This is more to describe what happened: After restarting `tools-webgrid-generic-1404`, `qmaster` died constantly with `/var/lib/gridengine/spool/qmaster/messages` saying:
09/24/2015 14:56:01|worker|tools-master|Efirstname.lastname@example.org reports running job (11474.1/master) in queue "email@example.com" that was not supposed to be there - killing
09/24/2015 14:56:09|worker|tools-master|E|writing job finish information: can't locate queue "firstname.lastname@example.org"
09/24/2015 14:56:09|worker|tools-master|W|job 1766173.1 failed on host <unknown host> before writing exit_status because: shepherd exited with exit status 19: before writing exit_status
09/24/2015 14:56:09|worker|tools-master|C|!!!!!!!!!! got NULL element for QU_rerun !!!!!!!!!!
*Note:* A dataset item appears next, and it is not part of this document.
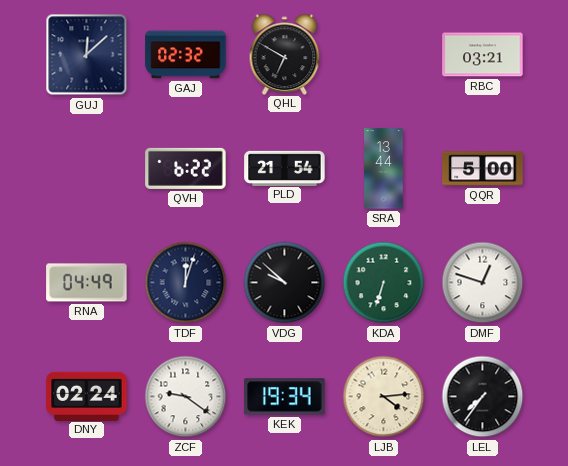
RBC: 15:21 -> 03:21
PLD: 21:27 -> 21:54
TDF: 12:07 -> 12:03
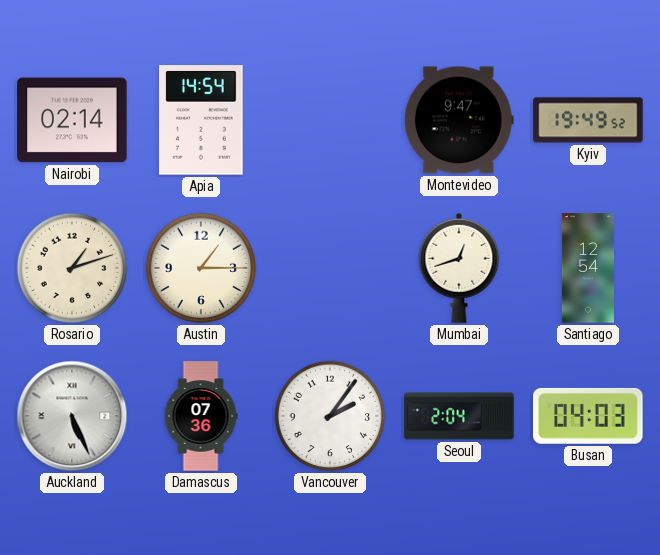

So I added the host back to `host_aliases`, restarted `gridengine-master` and `gridengine-exec` on the host and everything seems to be fine so far.
I'll try again (restarting `gridengine-master` and `gridengine-exec` with `host_aliases` //not// containing the host) in a few hours to see if it the old jobs just needed to be purged from some list.
More importantly, I'm interested in how to avoid this :-). I had looked at `qhost -h $hostname` and it was empty, and so I never would have assumed that a reference to that host was anywhere. I rechecked that it didn't appear in any queue execution host lists, so the only reference indeed seems to have been the host itself.